Order now The founders intended for the Constitution of the United States to be a document that would aid in protecting the rights of the American people while also developing a federal government.
If you need a web site designed or updated contact Matthew at WCZone for quality work at a fair price. First published in the October issue of The American Legion magazine The subject of constitutional interpretation may seem like a topic best fitted for an ivory-tower debate, but it actually has a very real and dramatic impact on daily life as will be demonstrated shortly.
In recent years, two competing viewpoints have emerged. Probably the first exposure most citizens had to the two views came during the presidential debates. When asked what type of judges should be placed on the bench, candidate Bush responded: Proponents of a living constitution believe that we should not be bound by what dead white guys wrote two centuries ago when slavery was legal, women could not vote, and horses were the fastest means of transportation.
Such rhetoric makes a living constitution sound appealing, but it is actually a complete misportrayal of the difference between the two philosophies. In reality, both accommodate an evolving society; Living vs dead constitution fact, under the strict construction or originalist viewpoint, Article V of the Constitution requires that the Constitution be a living document.
Under the living constitution approach, history and precedent are largely irrelevant; instead, unelected judges create policy to reflect modern needs through the constitution they themselves write.
We are under a constitution, but the constitution is what the judges say it is. For example, although 80 percent of the nation currently opposes flag desecration, living constitution judges have ruled that the people are wrong on this issue and that the flag cannot be protected. Equally striking is the number of recent occasions in which living constitution judges have overturned statewide votes wherein the People clearly expressed their will e.
Samuel Adams pointed out the strength of this approach: That a small group should be able to annul the will of the People and enforce its own desires upon the masses?
Such an option is unacceptable under original intent. As explained by George Washington: The will of the majority [is] the natural law of every society [and] is the only sure guardian of the rights of man.
Perhaps even this may sometimes err.
But its errors are honest, solitary and short-lived. As Jefferson further explained: The minority does have equal rights, but equal right is not the same as equal power; the minority is never the equivalent of the majority and should never exercise control over it. Therefore, under this anti-majoritarian view, the greater the public support for a position, the more likely a living constitution judge is to strike it down.
Yet American history has proven that the best protector of minority rights is not the courts but rather the People. For example, former slaves received their constitutional rights not from the courts but by the majority consent of non-slaves; women were similarly accorded the constitutional right to vote not by the courts but by the majority approval of men; the constitutional rights accorded to the poor by the abolition of the poll tax came at the majority approval of those who were not poor; and the constitutional right allowing eighteen-year-olds to vote was given by the majority approval of voters not eighteen-years-old.
Additionally, all of the constitutional protections for individuals and minorities established in the original Bill of Rights e. In other words, all minority rights in the Constitution have in all cases been established by majority consent.
In fact, the courts have a very poor record of protecting minority rights. Although living constitution proponents love to point to the Brown v.
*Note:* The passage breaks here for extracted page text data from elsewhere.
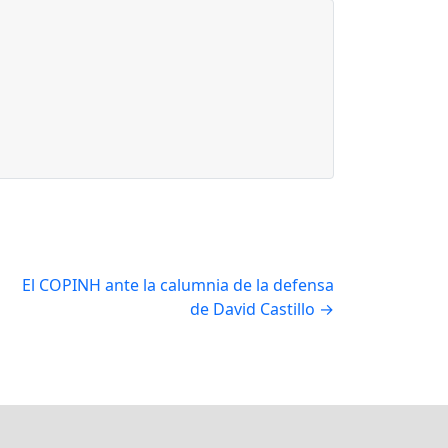
El COPINH ante la calumnia de la defensa
de David Castillo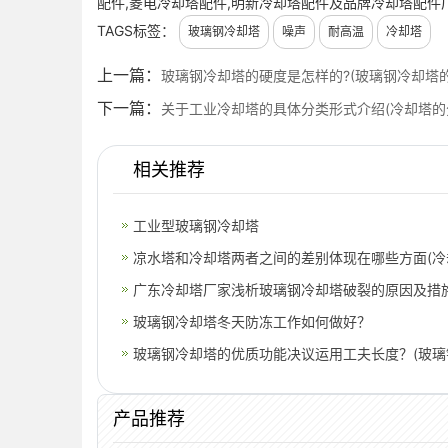
配件,菱电冷却塔配件,明新冷却塔配件及品牌冷却塔配件
TAGS标签：
玻璃钢冷却塔
噪声
耐高温
冷却塔
上一篇：
玻璃钢冷却塔的硬度是怎样的?(玻璃钢冷却塔
下一篇：
关于工业冷却塔的具体分类形式介绍(冷却塔的
相关推荐
工业型玻璃钢冷却塔
凉水塔和冷却塔两者之间的差别体现在哪些方面(冷
水
广东冷却塔厂家浅析玻璃钢冷却塔破裂的原因及措施
玻璃钢冷却塔冬天防冻工作如何做好？
玻璃钢冷却塔的优质功能决议运用工夫长度？(玻璃
哪些
产品推荐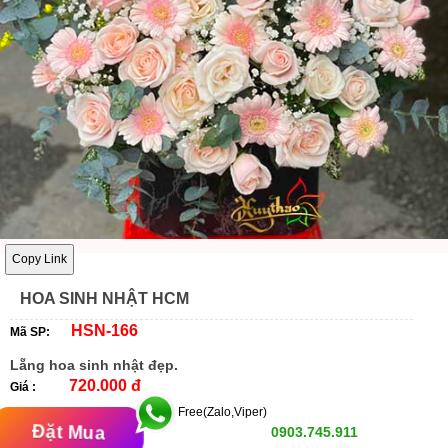
Copy Link
HOA SINH NHẬT HCM
HSN-166
Mã SP:
Lẵng hoa sinh nhật đẹp.
720.000 đ
Giá :
Free(Zalo,Viper)
Đặt Mua
0903.745.911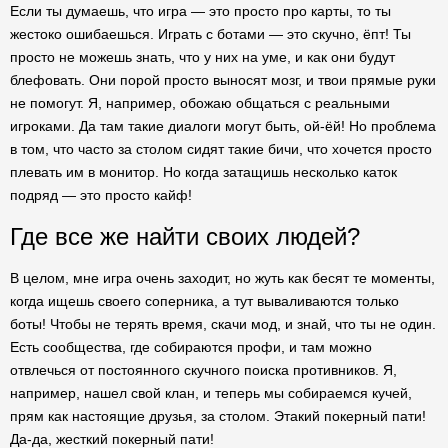
Если ты думаешь, что игра — это просто про карты, то ты
жестоко ошибаешься. Играть с ботами — это скучно, ёпт! Ты
просто не можешь знать, что у них на уме, и как они будут
блефовать. Они порой просто выносят мозг, и твои прямые руки
не помогут. Я, например, обожаю общаться с реальными
игроками. Да там такие диалоги могут быть, ой-ёй! Но проблема
в том, что часто за столом сидят такие бичи, что хочется просто
плевать им в монитор. Но когда затащишь несколько каток
подряд — это просто кайф!
Где все же найти своих людей?
В целом, мне игра очень заходит, но жуть как бесят те моменты,
когда ищешь своего соперника, а тут вываливаются только
боты! Чтобы не терять время, скачи мод, и знай, что ты не один.
Есть сообщества, где собираются профи, и там можно
отвлечься от постоянного скучного поиска противников. Я,
например, нашел свой клан, и теперь мы собираемся кучей,
прям как настоящие друзья, за столом. Этакий покерный пати!
Да-да, жесткий покерный пати!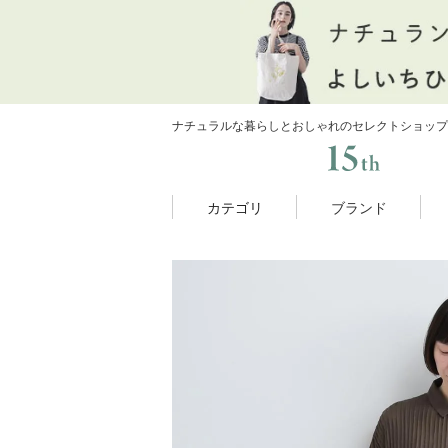
ナチュラルな暮らしとおしゃれのセレクトショップ
カテゴリ
ブランド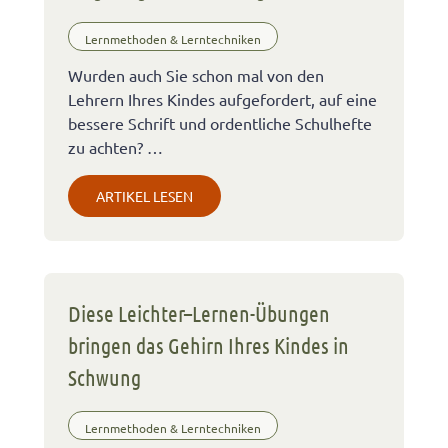
Lernmethoden & Lerntechniken
Wurden auch Sie schon mal von den
Lehrern Ihres Kindes aufgefordert, auf eine
bessere Schrift und ordentliche Schulhefte
zu achten? …
ARTIKEL LESEN
Diese Leichter–Lernen-Übungen
bringen das Gehirn Ihres Kindes in
Schwung
Lernmethoden & Lerntechniken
Board of Education decision that ended segregation as proof that the courts protects minority rights, they conveniently forget to tell the rest of the story.
It is not surprising that judges are fallible, for as Jefferson pointed out: Our judges are as honest as other men, and not more so. While living document enthusiasts disparage strict constructionists as being narrow or restrictive, Justice Antonin Scalia counters:Jun 23, · CONAN: And when they talk about the living document or the living Constitution, these are people who say wait a minute, we didn't have cars in SAVAGE: If you take the Scalia originalism view, clearly they don't have a case.
Here is a rhetoric tip: “Living” is better than “dead.” Ask any child: “Who is a friend of the Constitution, those who say it is living or those who say it is dead?” Debate over.
But “living document,” the favorite slogan of judicial activists on . The Constitution has been protecting the citizens of the United States for over years, and far be it from us to change what is not broke.
We will write a custom essay sample on Living vs. Dead Constitution specifically for you. A living document, also known as an evergreen document or dynamic document, is a document that is continually edited and updated. An example of a living document is an article in Wikipedia, an online encyclopedia that permits anyone to freely edit its articles, in contrast to "dead" or "static" documents, such as an article in a single edition.
Feb 15, · WHETHER or not you agreed with the man, there is no question that Justice Antonin Scalia changed the United States Supreme Court, the way that the Constitution and laws are interpreted and the image of a Supreme Court justice far more than President Ronald Reagan could ever have foreseen when appointing him.
The Constitution: Original Intent or ‘Living Document’? Proponents of a living constitution believe that we should not be bound by what dead white guys wrote two centuries ago when slavery was legal, women could not vote, and horses were the fastest means of transportation.